Bleh! Doll-ing Myself Up & Other Home Projects
February 1, 2011 Leave a comment
I’ve done some writing in stories today, but at the moment I don’t have the mental capacity to do so. It’s late for me, but I want to keep my writing muscles spry so, I write stupid drivel that may or may not entertain. I really don’t give a damn.
I’ve got my hair in ghetto curlers. Well, I had them in ghetto curlers, now only two bits are still up cause the hair was still damp and wouldn’t hold the twist. For anyone wondering what ghetto curls are, you take your woefully straight hair, separate it into pieces (how many is really up to you) and you take each individual separation and twist it into a mini bun, and attach it to your head via hair rubber band. What you get is a hairstyle that looks like the legal assistant in Liar Liar that asks what the main character thinks about her new loud suit, and Jim Carey’s character replies “Whatever takes the attention away from your head!” Yeah it’s real appealing.
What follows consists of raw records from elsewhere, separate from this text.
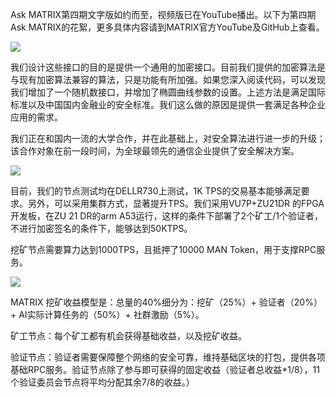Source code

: Ask MATRIX第四期文字版如约而至，视频版已在YouTube播出。以下为第四期Ask MATRIX的花絮，更多具体内容请到MATRIX官方YouTube及GitHub上查看。

![](https://i.imgur.com/0UfNXcL.png)


我们设计这些接口的目的是提供一个通用的加密接口。目前我们提供的加密算法是与现有加密算法兼容的算法，只是功能有所加强。如果您深入阅读代码，可以发现我们增加了一个随机数接口，并增加了椭圆曲线参数的设置。上述方法是满足国际标准以及中国国内金融业的安全标准。我们这么做的原因是提供一套满足各种企业应用的需求。

我们正在和国内一流的大学合作，并在此基础上，对安全算法进行进一步的升级；该合作对象在前一段时间，为全球最领先的通信企业提供了安全解决方案。

![](https://i.imgur.com/dg9wbfc.png)


目前，我们的节点测试均在DELLR730上测试，1K TPS的交易基本能够满足要求。另外，可以采用集群方式，显著提升TPS。我们采用VU7P+ZU21DR 的FPGA开发板，在ZU 21 DR的arm A53运行，这样的条件下部署了2个矿工/1个验证者，不进行加密签名的条件下，能够达到50KTPS。

挖矿节点需要算力达到1000TPS，且抵押了10000 MAN Token，用于支撑RPC服务。


![](https://i.imgur.com/yIrEFWY.png)

MATRIX 挖矿收益模型是：总量的40%细分为：挖矿（25%）+ 验证者（20%）+ AI实际计算任务的（50%）+ 社群激励（5%）。

矿工节点：每个矿工都有机会获得基础收益，以及挖矿收益。

验证节点：验证者需要保障整个网络的安全可靠，维持基础区块的打包，提供各项基础RPC服务。验证节点除了参与即可获得的固定收益（验证者总收益*1/8），11 个验证委员会节点将平均分配其余7/8的收益。）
My husband looked up from his game and said “What the hell!” When they’re dry, you take them down and end up with Redneck dreds. The theory is once they get bone dry I’ll be able to brush my hair into a nice little wavy mass. I don’t happen to own a set of real curlers, and I think using those would have just made my husband guffaw!
The curls are just a step in my beautification process. “Why?” you may ask. My husband first mentioned that I looked like I was preparing for a date with someone else, then when I told him it was for him he asked if he’d forgotten some important date…No…The purpose is I have specific plans for his Valentines gift that require a beautified wife. So I’m dolling myself up before we go to bed. The curls may not stay, but this is actually a first attempt and only meant to figure out whether or not a viable hairdo is possible with this technique. In theory it should, but I’ve never fully put it into practice. Tomorrow I’ll plan for a makeup session where I play with eye shadow and such to get the effect I want. Since the full purpose is supposed to be a surprise for my husband, I won’t say what exactly I’m up to, but after it’s all been revealed to him then I shall share bits of my process.
I made homemade granola bars two nights ago and they turned out great! What’s neat is anyone could make them. Er, scratch that, not everyone could make them, but almost everyone could I already had the ingredients I used to make it and the recipe I found could easily be substituted. It called for honey, I used corn syrup. It listed two cups of chocolate chips, I used a half and added the rest in nuts. The oats is a given, and I did insert some peanut butter and unprocessed bran into the recipe as well, but there is a great deal of wiggle room for customization!
I want to share one more bit with you before I go down to bed. I’ve been painting my own nails since I was a little girl. Back then I’d had a professional do my nails once, but since I had no nails to speak of (I was a bad nail biter) she did a not so good job. That coupled with a lack of money to waste on such a thing was the driving force in doing my own nails. I’m glad to say I kicked the habit long ago and now have semi elegant nails to paint, but the years without taught me some things. First, leave your dominant hand for last. If you don’t want to worry about smudging the nails on that hand, wait till all other nails are done and dry. It’s time-consuming, yes, but the dominant hand is the hardest to paint simply because your other hand is the one doing the painting. Second, sometimes simple is good. I’ve fallen under the spell of the neat little designs you can get at a salon, but when you are doing it yourself, minimizing can be a blessing, especially when it’s time to use your off-hand to paint your dominant. Finally, practice practice practice. As I said I’ve been playing with my nails for a while, and I’ve forced myself to do most of my nails with the off-hand just to teach myself to do it without making a disastrous mess of my hands and feet. I still have my bad days when I can’t get a single nail right, but I would be hopeless if I never practiced. Just as a side note, I’ve thought about it sometimes while painting my nails and come to realize the reason the nail technician (is that what they like to be called now, I can’t remember and I’m too drowsy to rack my brain to find out) failed in her attempts to neatly paint my nails as a young lady was because she was trying to paint my nails as if I didn’t bite them down to the quick, vertically when what she should have done was paint them horizontally like I did at home. I paint vertically now because my nails are long enough that I don’t end up painting my fingertips as well as my nails, but in order to avoid painting the tips of my nails, I would paint them horizontally. Just a little tidbit, it’s inane I know, but what do you expect from me, it’s two in the morning!
Well I’m off to bed! Hot sexy corn dreams for you all until I’m back with some more readable garbage for you to ingest!